Where an entry below contains an image, skip the image and copy the rest exactly.

*** Input material ***

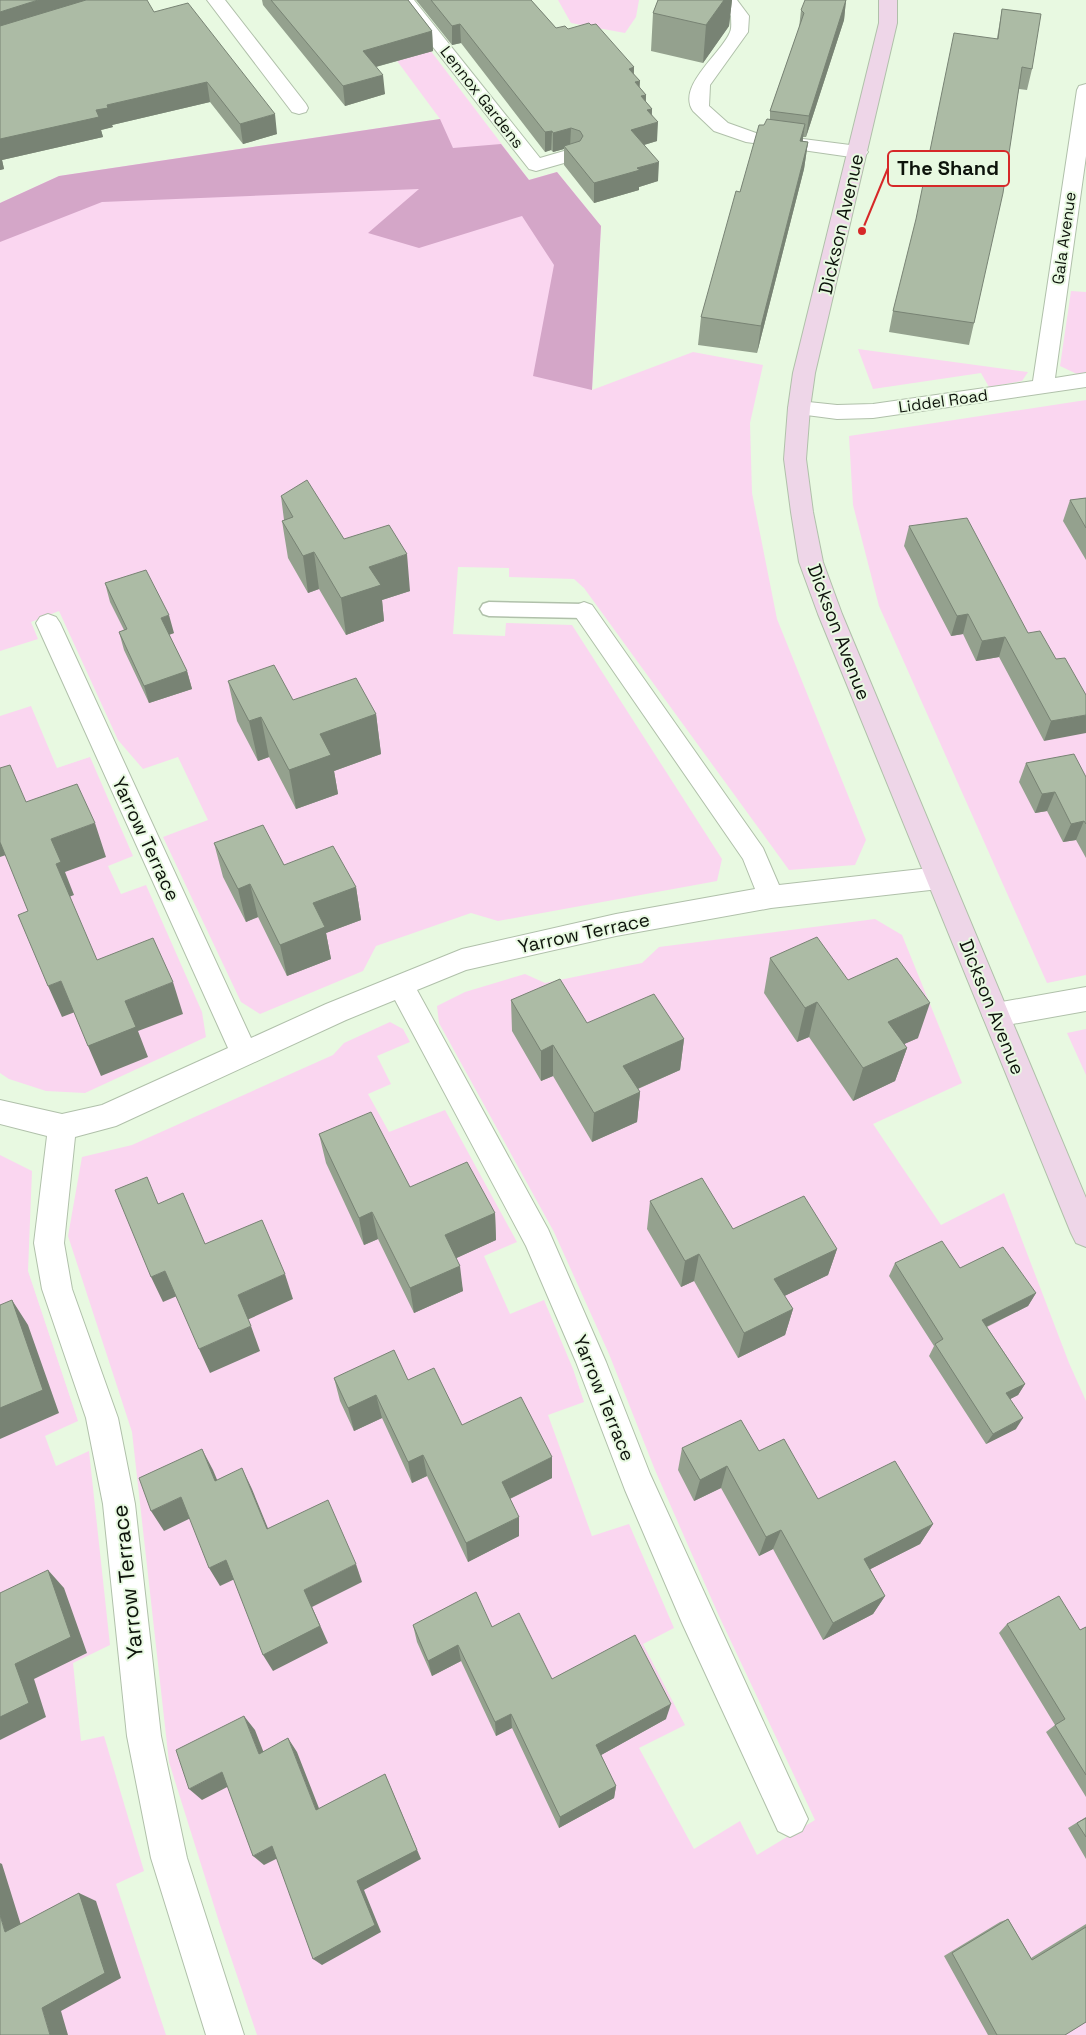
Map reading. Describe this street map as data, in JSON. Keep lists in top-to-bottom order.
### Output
{
  "streets": {
    "street": [
      "Lennox Gardens",
      "Dickson Avenue",
      "Gala Avenue",
      "Liddel Road",
      "Yarrow Terrace"
    ]
  },
  "crossings": [
    ["Dickson Avenue", "Liddel Road"],
    ["Dickson Avenue", "Yarrow Terrace"],
    ["Gala Avenue", "Liddel Road"]
  ],
  "places": ["The Shand"]
}
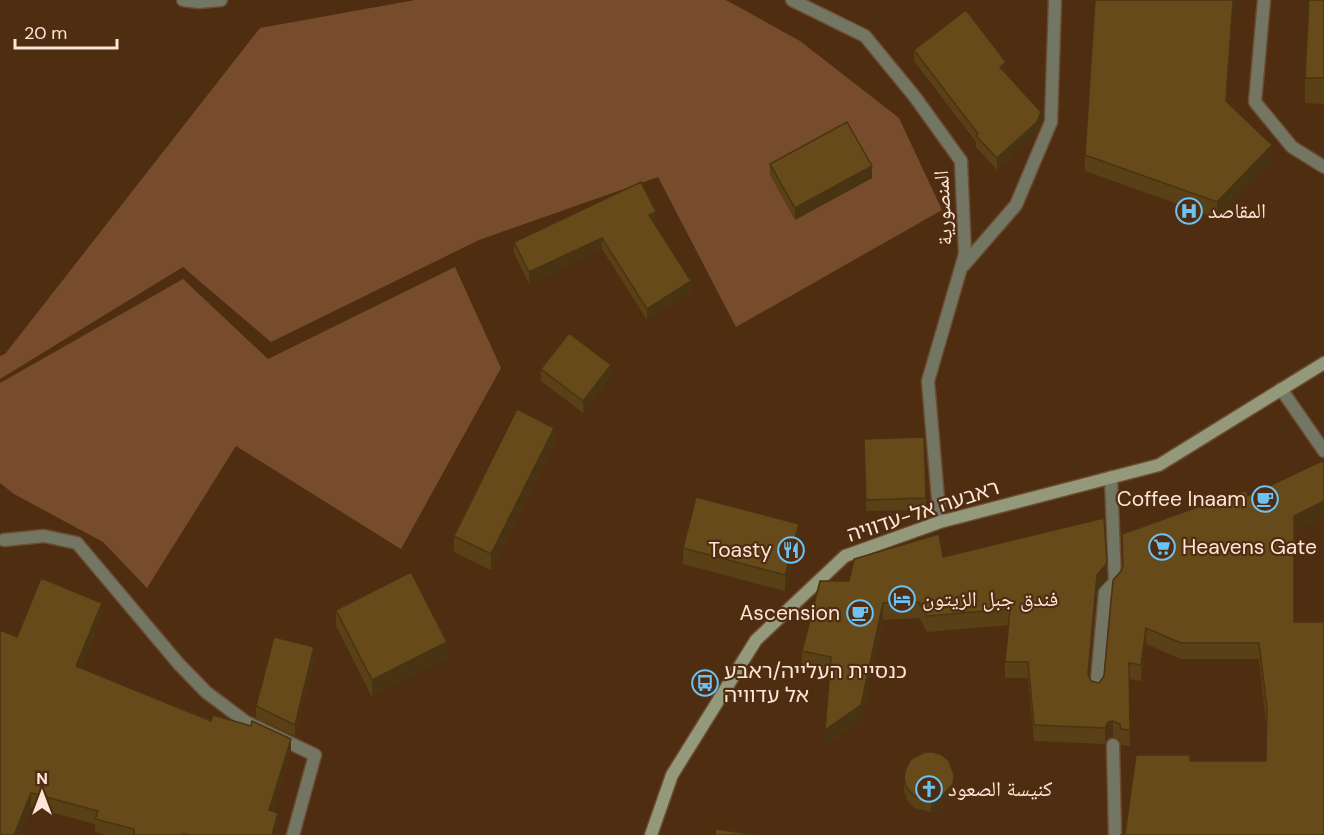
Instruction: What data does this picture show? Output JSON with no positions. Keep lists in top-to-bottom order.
{
  "streets": {
    "street": ["المنصورية", "ראבעה אל-עדוויה"]
  },
  "crossings": [
    ["المنصورية", "ראבעה אל-עדוויה"]
  ],
  "places": {
    "hospital": ["المقاصد"],
    "cafe": ["Coffee Inaam", "Ascension"],
    "supermarket": ["Heavens Gate"],
    "restaurant": ["Toasty"],
    "hotel": ["فندق جبل الزيتون"],
    "bus stop": ["כנסיית העלייה/ראבע אל עדוויה"],
    "church": ["كنيسة الصعود"]
  },
  "scale_bar": "20 m",
  "north": "top"
}
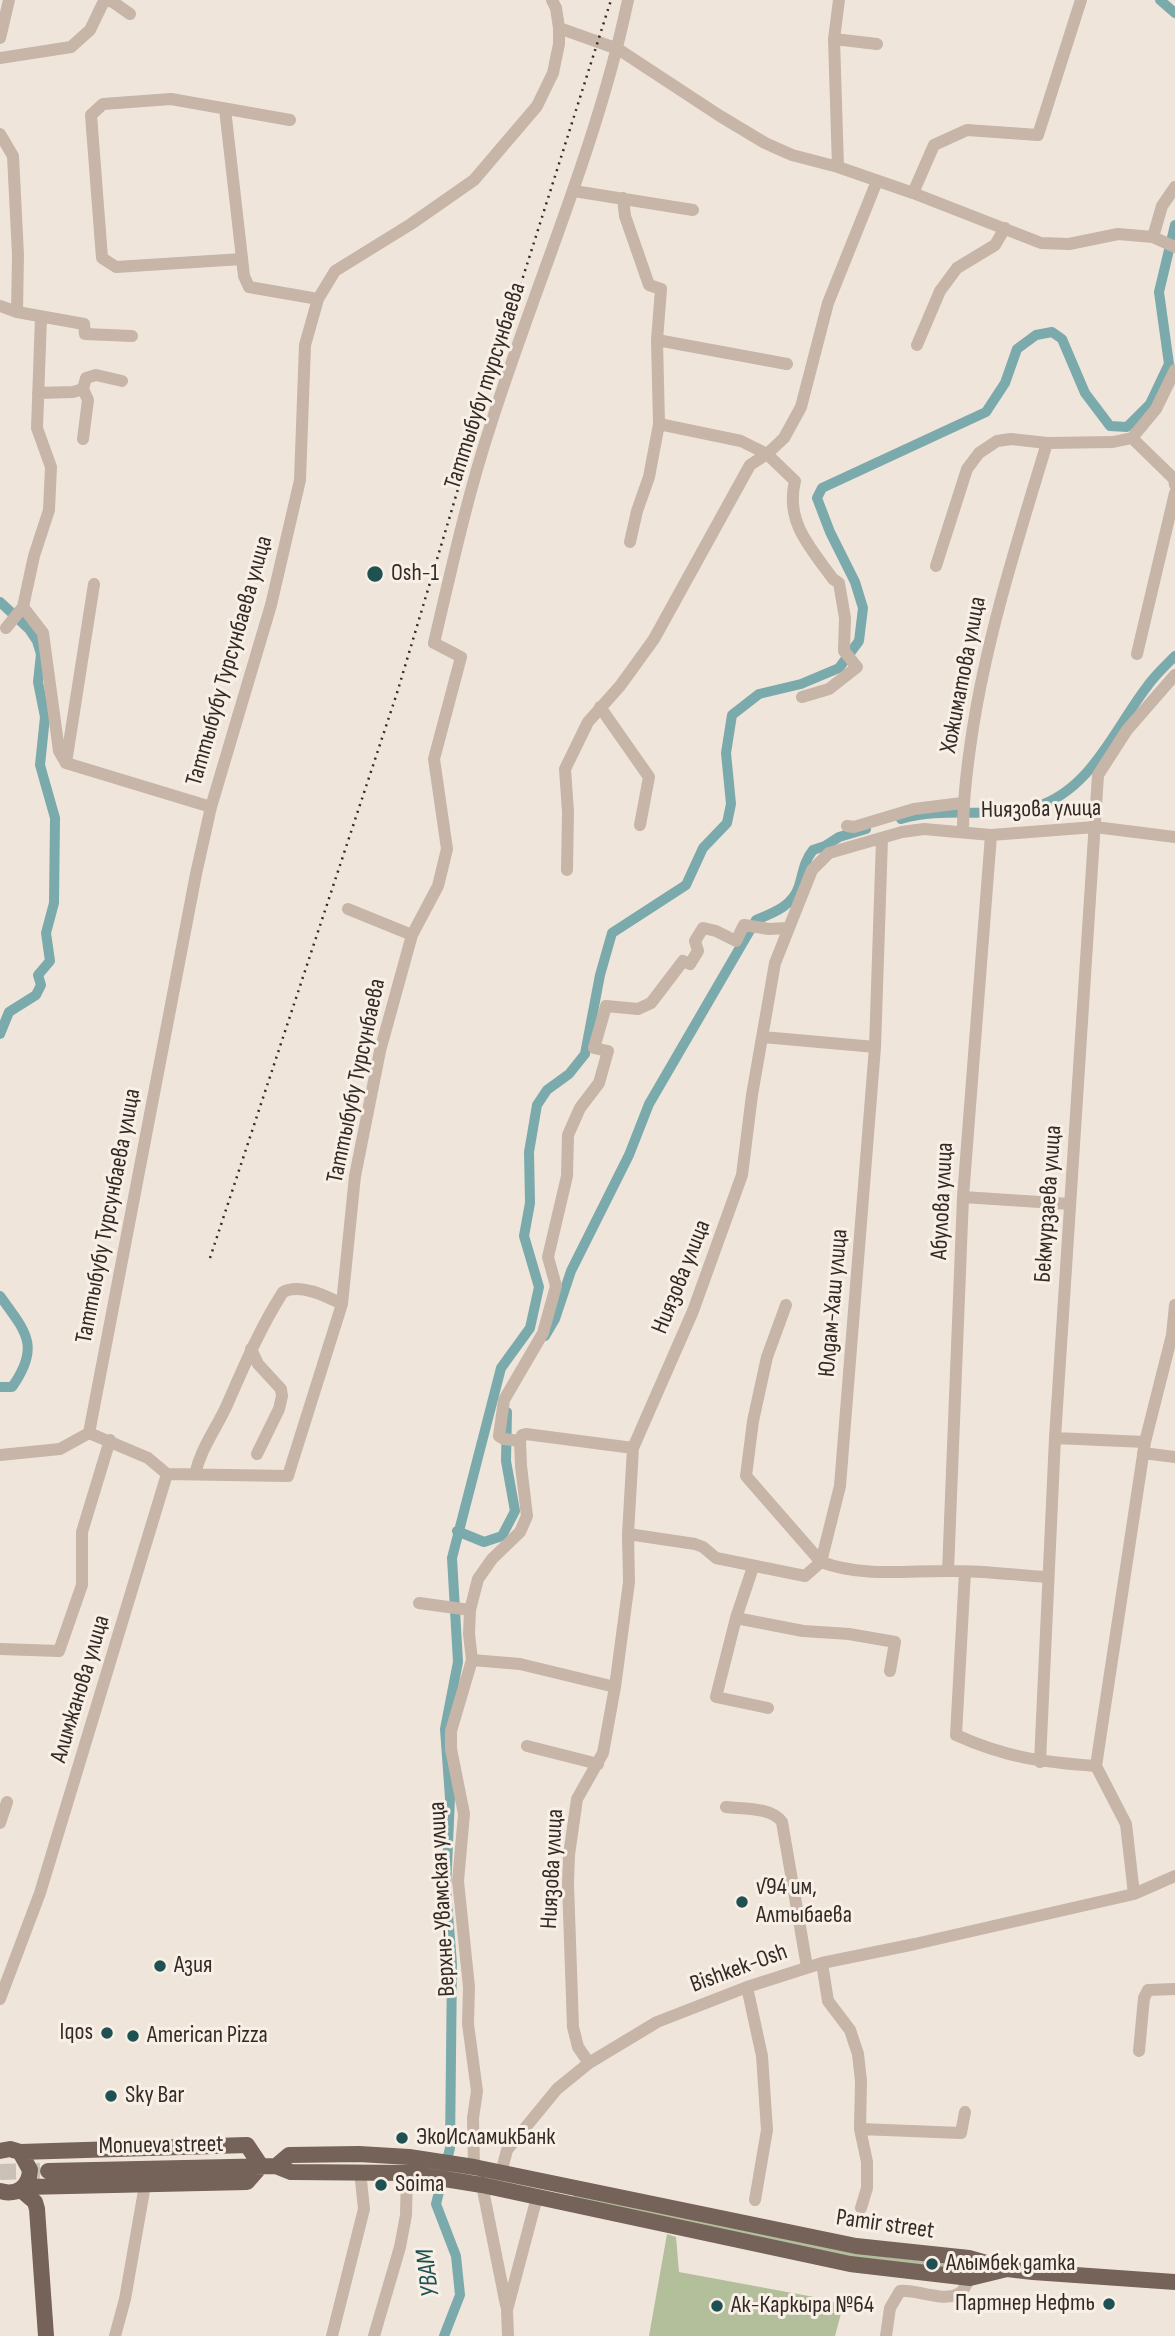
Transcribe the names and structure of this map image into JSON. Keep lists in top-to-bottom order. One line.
{"streets":{"main road":["Monueva street","Pamir street"],"street":["Таттыбубу турсунбаева","Таттыбубу Турсунбаева улица","Хожиматова улица","Ниязова улица","Таттыбубу Турсунбаева","Абулова улица","Бекмурзаева улица","Юлдам-Хаш улица","Алимжанова улица","Верхне-Увамская улица","Bishkek-Osh"]},"crossings":[["Таттыбубу турсунбаева","Таттыбубу Турсунбаева"],["Хожиматова улица","Ниязова улица"],["Ниязова улица","Абулова улица"],["Ниязова улица","Бекмурзаева улица"],["Ниязова улица","Юлдам-Хаш улица"],["Ниязова улица","Верхне-Увамская улица"],["Ниязова улица","Bishkek-Osh"],["Таттыбубу Турсунбаева","Алимжанова улица"],["Верхне-Увамская улица","Pamir street"],["Bishkek-Osh","Pamir street"],["Monueva street","Pamir street"]],"water":["УВАМ"],"places":["Osh-1","√94 им, Алтыбаева","Азия","Iqos","American Pizza","Sky Bar","ЭкоИсламикБанк","Soima","Алымбек датка","Партнер Нефть","Ак-Каркыра №64"]}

*** End of Input material ***

> **Expected answer**
Map reading. Describe this street map as data, in JSON. Keep lists in top-to-bottom order.
### Output
{
  "streets": {
    "street": [
      "Lennox Gardens",
      "Dickson Avenue",
      "Gala Avenue",
      "Liddel Road",
      "Yarrow Terrace"
    ]
  },
  "crossings": [
    ["Dickson Avenue", "Liddel Road"],
    ["Dickson Avenue", "Yarrow Terrace"],
    ["Gala Avenue", "Liddel Road"]
  ],
  "places": ["The Shand"]
}
Instruction: What data does this picture show? Output JSON with no positions. Keep lists in top-to-bottom order.
{
  "streets": {
    "street": ["المنصورية", "ראבעה אל-עדוויה"]
  },
  "crossings": [
    ["المنصورية", "ראבעה אל-עדוויה"]
  ],
  "places": {
    "hospital": ["المقاصد"],
    "cafe": ["Coffee Inaam", "Ascension"],
    "supermarket": ["Heavens Gate"],
    "restaurant": ["Toasty"],
    "hotel": ["فندق جبل الزيتون"],
    "bus stop": ["כנסיית העלייה/ראבע אל עדוויה"],
    "church": ["كنيسة الصعود"]
  },
  "scale_bar": "20 m",
  "north": "top"
}
Transcribe the names and structure of this map image into JSON. Keep lists in top-to-bottom order. One line.
{"streets":{"main road":["Monueva street","Pamir street"],"street":["Таттыбубу турсунбаева","Таттыбубу Турсунбаева улица","Хожиматова улица","Ниязова улица","Таттыбубу Турсунбаева","Абулова улица","Бекмурзаева улица","Юлдам-Хаш улица","Алимжанова улица","Верхне-Увамская улица","Bishkek-Osh"]},"crossings":[["Таттыбубу турсунбаева","Таттыбубу Турсунбаева"],["Хожиматова улица","Ниязова улица"],["Ниязова улица","Абулова улица"],["Ниязова улица","Бекмурзаева улица"],["Ниязова улица","Юлдам-Хаш улица"],["Ниязова улица","Верхне-Увамская улица"],["Ниязова улица","Bishkek-Osh"],["Таттыбубу Турсунбаева","Алимжанова улица"],["Верхне-Увамская улица","Pamir street"],["Bishkek-Osh","Pamir street"],["Monueva street","Pamir street"]],"water":["УВАМ"],"places":["Osh-1","√94 им, Алтыбаева","Азия","Iqos","American Pizza","Sky Bar","ЭкоИсламикБанк","Soima","Алымбек датка","Партнер Нефть","Ак-Каркыра №64"]}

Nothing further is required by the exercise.